Residential neighbourhood in Nairobi, Kenya

Kileleshwa is a residential neighbourhood in the city of Nairobi. It is located approximately 5.2 km from Nairobi's central business district. The neighbourhood was originally a low-density leafy suburb but after a change in zoning regulations in the early 2000s, there has been significant mushrooming of high-rise flats in the area. It hosts mainly the upper middle class segment of Nairobi residents.

==Location==
Kileleshwa is located approximately 5 km west of Nairobi's central business district, within the larger sub-county of Westlands.
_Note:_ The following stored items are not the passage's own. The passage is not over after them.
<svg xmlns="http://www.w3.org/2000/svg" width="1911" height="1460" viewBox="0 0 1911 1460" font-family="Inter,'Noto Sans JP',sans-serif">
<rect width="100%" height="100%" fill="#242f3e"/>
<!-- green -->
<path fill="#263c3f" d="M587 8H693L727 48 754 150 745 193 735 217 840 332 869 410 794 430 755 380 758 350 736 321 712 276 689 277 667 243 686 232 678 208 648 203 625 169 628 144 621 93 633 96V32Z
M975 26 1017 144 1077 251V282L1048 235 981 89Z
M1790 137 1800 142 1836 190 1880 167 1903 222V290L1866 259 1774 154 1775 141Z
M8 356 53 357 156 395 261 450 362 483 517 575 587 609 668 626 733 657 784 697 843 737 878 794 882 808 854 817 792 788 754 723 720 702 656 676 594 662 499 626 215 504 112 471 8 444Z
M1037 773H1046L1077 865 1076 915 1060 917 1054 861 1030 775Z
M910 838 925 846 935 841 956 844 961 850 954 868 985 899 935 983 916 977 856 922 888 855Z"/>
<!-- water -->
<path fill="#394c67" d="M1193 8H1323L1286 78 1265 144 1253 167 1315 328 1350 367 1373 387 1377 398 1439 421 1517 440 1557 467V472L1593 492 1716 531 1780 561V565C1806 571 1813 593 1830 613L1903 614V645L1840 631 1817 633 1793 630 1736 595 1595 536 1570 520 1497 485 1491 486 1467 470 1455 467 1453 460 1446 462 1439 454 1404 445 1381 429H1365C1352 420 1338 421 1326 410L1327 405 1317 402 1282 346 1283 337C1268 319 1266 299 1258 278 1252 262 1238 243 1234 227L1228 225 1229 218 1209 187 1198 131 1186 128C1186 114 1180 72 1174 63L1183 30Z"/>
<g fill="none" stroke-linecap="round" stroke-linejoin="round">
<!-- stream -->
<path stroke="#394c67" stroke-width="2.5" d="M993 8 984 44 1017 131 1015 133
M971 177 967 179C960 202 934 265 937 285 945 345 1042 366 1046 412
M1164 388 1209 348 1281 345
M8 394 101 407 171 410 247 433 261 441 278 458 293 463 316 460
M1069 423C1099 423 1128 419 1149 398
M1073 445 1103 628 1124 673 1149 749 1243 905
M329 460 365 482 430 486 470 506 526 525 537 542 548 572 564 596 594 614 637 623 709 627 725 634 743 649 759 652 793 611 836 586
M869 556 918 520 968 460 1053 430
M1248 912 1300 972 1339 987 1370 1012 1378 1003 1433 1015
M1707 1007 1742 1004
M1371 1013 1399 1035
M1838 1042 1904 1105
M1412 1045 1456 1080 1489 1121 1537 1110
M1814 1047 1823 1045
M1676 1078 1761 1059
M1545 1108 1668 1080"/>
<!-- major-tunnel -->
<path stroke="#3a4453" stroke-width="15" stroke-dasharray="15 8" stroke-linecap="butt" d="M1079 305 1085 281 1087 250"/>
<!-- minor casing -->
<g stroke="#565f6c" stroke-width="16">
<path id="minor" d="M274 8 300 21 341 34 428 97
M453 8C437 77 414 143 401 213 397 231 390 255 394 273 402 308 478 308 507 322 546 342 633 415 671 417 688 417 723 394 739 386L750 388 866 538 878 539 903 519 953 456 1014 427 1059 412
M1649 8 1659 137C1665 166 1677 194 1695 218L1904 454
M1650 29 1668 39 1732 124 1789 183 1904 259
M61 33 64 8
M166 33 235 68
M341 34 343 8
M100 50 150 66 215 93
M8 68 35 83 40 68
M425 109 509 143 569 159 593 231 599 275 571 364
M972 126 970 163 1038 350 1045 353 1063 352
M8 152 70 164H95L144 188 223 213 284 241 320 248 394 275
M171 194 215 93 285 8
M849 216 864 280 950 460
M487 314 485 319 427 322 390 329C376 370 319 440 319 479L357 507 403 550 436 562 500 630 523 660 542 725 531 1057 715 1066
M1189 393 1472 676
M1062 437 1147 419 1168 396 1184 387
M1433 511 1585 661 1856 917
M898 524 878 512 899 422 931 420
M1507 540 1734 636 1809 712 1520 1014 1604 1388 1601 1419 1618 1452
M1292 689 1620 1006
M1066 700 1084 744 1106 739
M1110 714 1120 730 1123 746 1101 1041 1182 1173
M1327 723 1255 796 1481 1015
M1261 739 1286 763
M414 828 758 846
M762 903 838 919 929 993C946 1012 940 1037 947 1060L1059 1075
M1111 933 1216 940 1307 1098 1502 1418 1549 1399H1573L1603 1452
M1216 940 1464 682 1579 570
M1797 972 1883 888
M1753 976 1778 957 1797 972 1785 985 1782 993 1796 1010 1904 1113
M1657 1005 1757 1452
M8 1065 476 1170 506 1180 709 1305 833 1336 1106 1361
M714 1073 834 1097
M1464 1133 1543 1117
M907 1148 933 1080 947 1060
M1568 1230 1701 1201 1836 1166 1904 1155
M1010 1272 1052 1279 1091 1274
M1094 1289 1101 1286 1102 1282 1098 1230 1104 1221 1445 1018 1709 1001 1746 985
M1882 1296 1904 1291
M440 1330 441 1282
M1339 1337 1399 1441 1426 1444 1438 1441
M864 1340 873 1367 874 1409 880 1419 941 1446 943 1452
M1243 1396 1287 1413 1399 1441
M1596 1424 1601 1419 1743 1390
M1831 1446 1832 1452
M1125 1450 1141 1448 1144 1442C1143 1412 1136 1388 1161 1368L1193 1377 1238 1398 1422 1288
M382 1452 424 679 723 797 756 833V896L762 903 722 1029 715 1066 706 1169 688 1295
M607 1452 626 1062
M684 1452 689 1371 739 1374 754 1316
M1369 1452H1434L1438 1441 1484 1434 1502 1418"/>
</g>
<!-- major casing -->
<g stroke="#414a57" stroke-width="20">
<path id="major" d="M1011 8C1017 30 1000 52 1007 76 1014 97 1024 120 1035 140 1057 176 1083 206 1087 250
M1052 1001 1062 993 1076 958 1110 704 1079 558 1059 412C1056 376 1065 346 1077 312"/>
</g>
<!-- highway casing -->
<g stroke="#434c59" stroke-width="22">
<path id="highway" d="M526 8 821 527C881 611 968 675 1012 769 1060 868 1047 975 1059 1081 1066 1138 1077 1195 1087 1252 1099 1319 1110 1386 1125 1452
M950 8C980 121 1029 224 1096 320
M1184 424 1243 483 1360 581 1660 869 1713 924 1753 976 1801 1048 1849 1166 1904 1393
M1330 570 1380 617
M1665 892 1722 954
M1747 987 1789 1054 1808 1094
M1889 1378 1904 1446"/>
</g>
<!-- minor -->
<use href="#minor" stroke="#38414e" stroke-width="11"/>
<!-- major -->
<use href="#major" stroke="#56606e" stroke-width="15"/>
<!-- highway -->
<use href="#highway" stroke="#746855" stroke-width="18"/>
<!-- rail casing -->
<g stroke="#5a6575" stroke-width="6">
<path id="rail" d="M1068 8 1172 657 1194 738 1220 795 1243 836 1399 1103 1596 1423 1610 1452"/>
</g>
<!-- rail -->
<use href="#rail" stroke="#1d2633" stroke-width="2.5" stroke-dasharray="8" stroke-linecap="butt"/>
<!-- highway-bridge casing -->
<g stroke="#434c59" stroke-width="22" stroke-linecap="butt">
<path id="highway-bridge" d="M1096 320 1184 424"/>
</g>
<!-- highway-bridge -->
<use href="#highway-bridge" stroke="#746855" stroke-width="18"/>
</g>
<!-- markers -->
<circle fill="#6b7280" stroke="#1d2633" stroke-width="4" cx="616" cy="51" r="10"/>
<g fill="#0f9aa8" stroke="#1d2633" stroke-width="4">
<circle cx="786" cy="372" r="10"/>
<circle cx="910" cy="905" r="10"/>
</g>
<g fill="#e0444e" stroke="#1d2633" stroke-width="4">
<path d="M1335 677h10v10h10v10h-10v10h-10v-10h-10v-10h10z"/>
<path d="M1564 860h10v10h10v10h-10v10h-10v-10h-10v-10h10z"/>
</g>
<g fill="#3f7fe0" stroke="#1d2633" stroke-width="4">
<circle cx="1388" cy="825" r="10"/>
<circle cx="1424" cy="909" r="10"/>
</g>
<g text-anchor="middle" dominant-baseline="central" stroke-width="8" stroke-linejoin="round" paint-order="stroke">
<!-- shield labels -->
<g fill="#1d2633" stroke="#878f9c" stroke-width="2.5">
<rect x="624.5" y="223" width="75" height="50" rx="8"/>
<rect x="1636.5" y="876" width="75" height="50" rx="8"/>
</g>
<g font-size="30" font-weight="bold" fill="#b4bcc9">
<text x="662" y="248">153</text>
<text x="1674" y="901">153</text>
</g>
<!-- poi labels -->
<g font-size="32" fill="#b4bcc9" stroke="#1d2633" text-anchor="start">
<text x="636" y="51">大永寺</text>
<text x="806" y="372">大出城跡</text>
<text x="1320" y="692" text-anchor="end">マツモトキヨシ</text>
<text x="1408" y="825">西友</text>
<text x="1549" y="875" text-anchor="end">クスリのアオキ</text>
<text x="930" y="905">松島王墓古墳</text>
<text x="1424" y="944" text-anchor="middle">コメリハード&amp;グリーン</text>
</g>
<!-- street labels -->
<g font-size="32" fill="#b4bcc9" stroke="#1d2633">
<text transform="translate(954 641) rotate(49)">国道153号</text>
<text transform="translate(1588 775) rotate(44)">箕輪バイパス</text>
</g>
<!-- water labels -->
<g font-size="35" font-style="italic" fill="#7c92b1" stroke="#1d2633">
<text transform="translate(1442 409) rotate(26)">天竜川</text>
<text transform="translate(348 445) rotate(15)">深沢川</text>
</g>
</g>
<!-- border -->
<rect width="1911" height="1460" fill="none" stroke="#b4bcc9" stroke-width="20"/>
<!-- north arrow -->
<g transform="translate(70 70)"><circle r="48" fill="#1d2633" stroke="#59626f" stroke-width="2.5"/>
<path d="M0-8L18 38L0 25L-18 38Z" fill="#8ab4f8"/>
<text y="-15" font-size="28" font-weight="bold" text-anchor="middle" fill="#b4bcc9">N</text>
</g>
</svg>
It is east of Lavington; south of Muthangari, and west of Kilimani, mainly separated by the Kirichwa River.

==Overview==
Kileleshwa hosts a significant population of the upper middle income population of Nairobi. The neighbourhood has historically been primarily low-density residential, but since the early 2000s, Kileleshwa and its environs have become increasingly high-density mixed residential and commercial; both retail and offices, due to the zoning laws in the area being changed. Some of the high-rise buildings have been built contrary to the county's bylaws and have been characterised as vertical slums due to them burdening the existing laid infrastructure. Residents of Kilimani and Kileleshwa have also raised concerns about the increasing number of nightclubs in the areas.

In March 2024, Nairobi Governor Johnson Sakaja proposed a re-zoning that would allow the construction of buildings up to 75 floors in Kilimani, Kilelelshwa, and Lavington.

Kileleshwa, an electoral ward within the Dagoretti North Constituency, borrows its name from the estate, encompassing other estates and neighbourhoods such as: Chiromo, Groganville, Kileleshwa, Muthangari and Riverside.

As per the 2019 census, Kileleshwa had a population of 22,216, with a population density of 4,229/km^{2} in a land area of 5.3 km^{2}.

== Real Estate Trends ==
Over the past two decades, Kileleshwa has experienced rapid urbanisation, marked by a surge in high-rise apartment buildings. Originally a low-density area, zoning law adjustments in the early 2000s allowed for more intensive development. This has led to mixed reactions from residents, with some appreciating the area's accessibility while others decry the strain on local infrastructure. The proliferation of high-rise flats has also significantly impacted property values, making Kileleshwa a popular residential area for upper-middle-class residents.

==Points of interest==
- Schools
The Kenya High School is located in Kileleshwa.